La sede – Non poteva essere un ufficio qualunque, la sede della Fondazione, nonché infopoint: si tratta della chiesa di San Pietro martire, edificata sulle fondamenta della casa natale del santo, al secolo Pietro Rosini (1205-1252) e la cui prima pietra è datata 1656.
La Fondazione – Per volere della Diocesi, dal 16 gennaio 2019 al progetto è stata attribuita la forma giuridica di fondazione di diritto privato, con prospettiva di adeguamento alla riforma in essere del terzo settore. Ma come si sostiene? Il patrimonio è costituito da un fondo di dotazione iniziale conferito dalla Diocesi di Verona, eventuali lasciti, donazioni ed attività marginali ma commerciali e produttive. VMH: essenzialmente volontariato, che oggi (purtroppo) pare quasi unica formula vincente per far decollare e proseguire iniziative culturali e sociali. La rete intessuta dalla Fondazione è intelligente e concreta, per stimolare una mentalità ed una operatività comune a vantaggio di una città patrimonio Unesco, in un’Italia che – con la Cina – è il paese con il maggior numero di tali patrimoni, 55 beni nel 2019, con altri 41 candidati.

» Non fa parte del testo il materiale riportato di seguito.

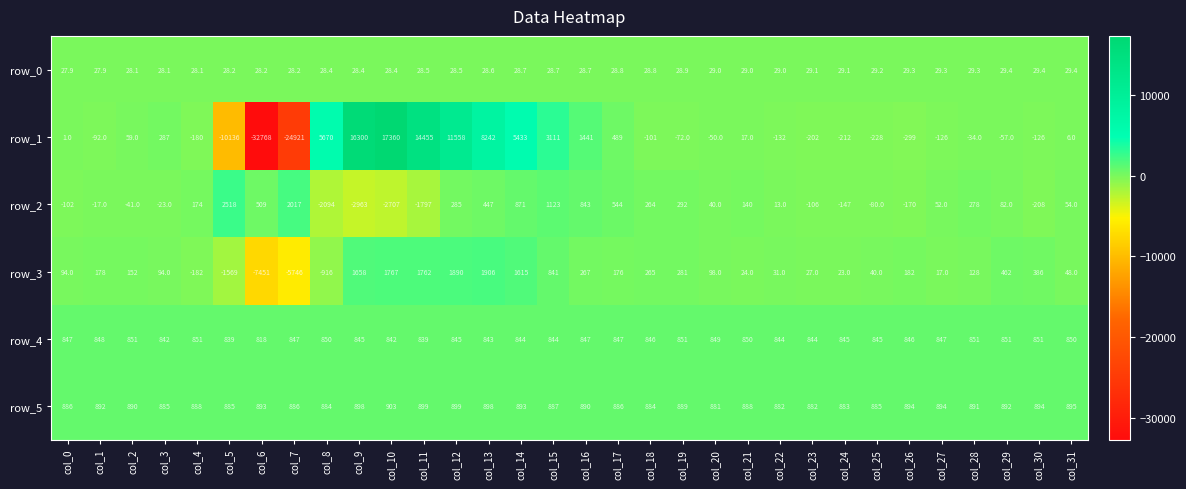

True or false: row_3 has a value of -8756.1 at col_7.

False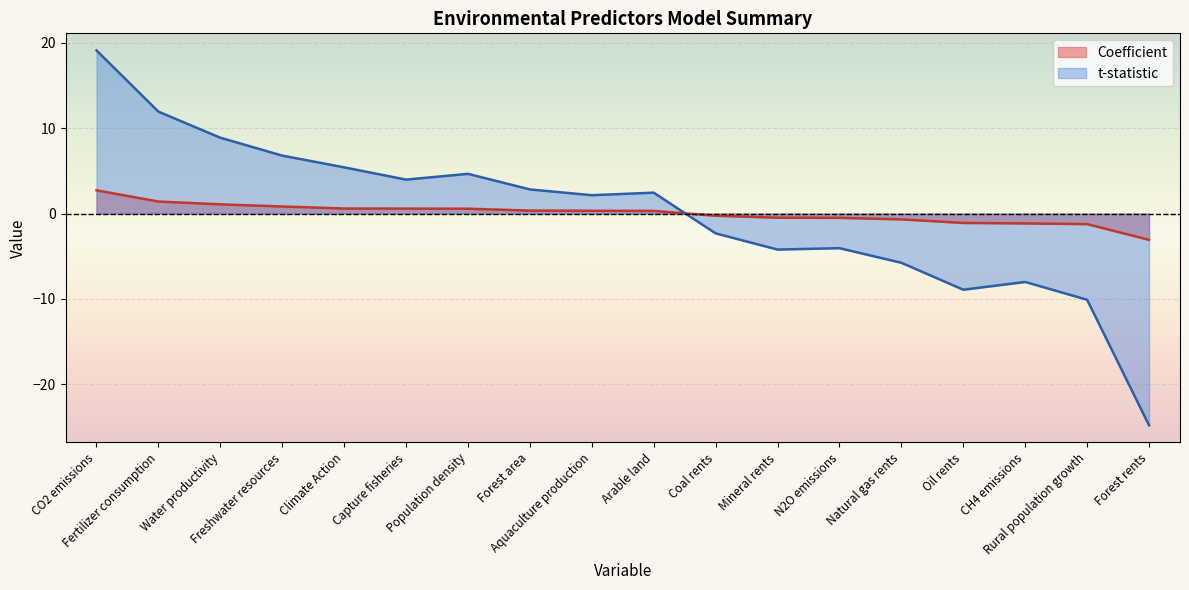

Reading right to left, transcribe all the data shown in this chart.

Coefficient: -3.1	-1.2	-1.2	-1.1	-0.7	-0.5	-0.5	-0.3	0.3	0.3	0.3	0.6	0.6	0.6	0.8	1.1	1.4	2.7
t-statistic: -24.8	-10.1	-8.0	-8.9	-5.8	-4.0	-4.2	-2.3	2.5	2.2	2.8	4.7	4.0	5.4	6.8	8.9	11.9	19.1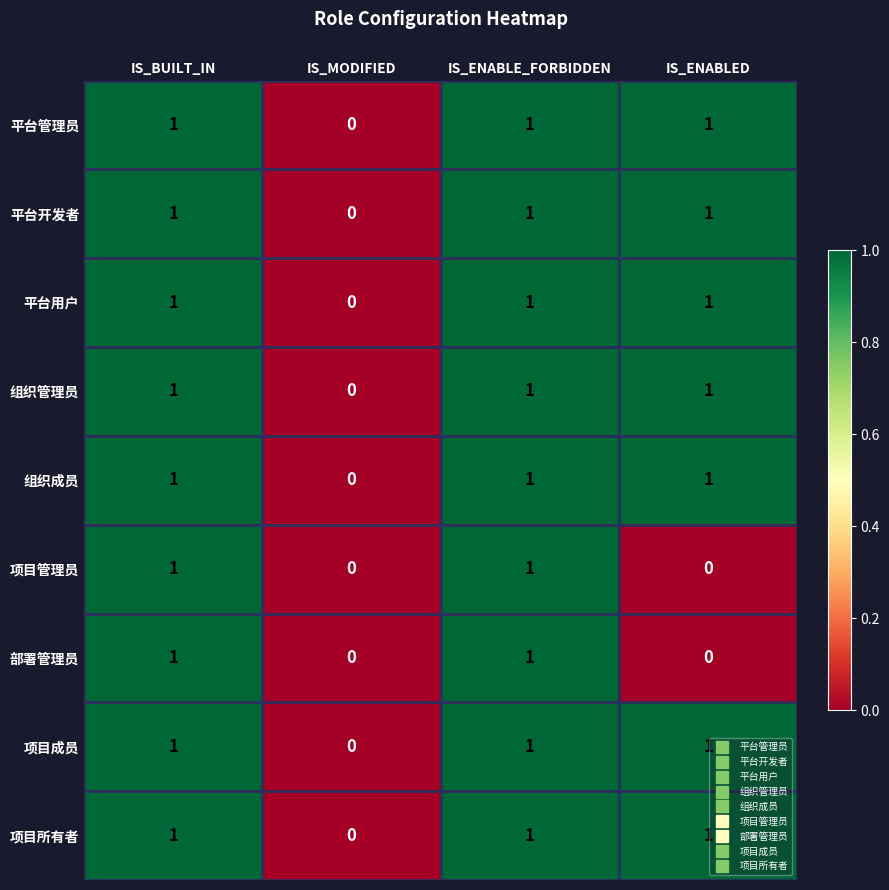

What is the total value across all series at IS_BUILT_IN?

9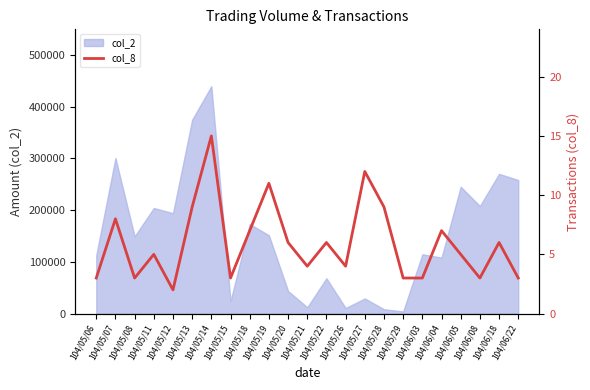

What is the sum of the values at 104/06/03 and 104/06/08?

6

«Il progetto – conclude don Martino – è carico di suggestioni, di valori di cittadinanza responsabile con cui formare i nostri cittadini veronesi, i quali sono i primi interlocutori del progetto VMH, con lo scopo di regalarci un nuovo volto di città: la vision, la mission sono temerari… per questo ci piacciono!».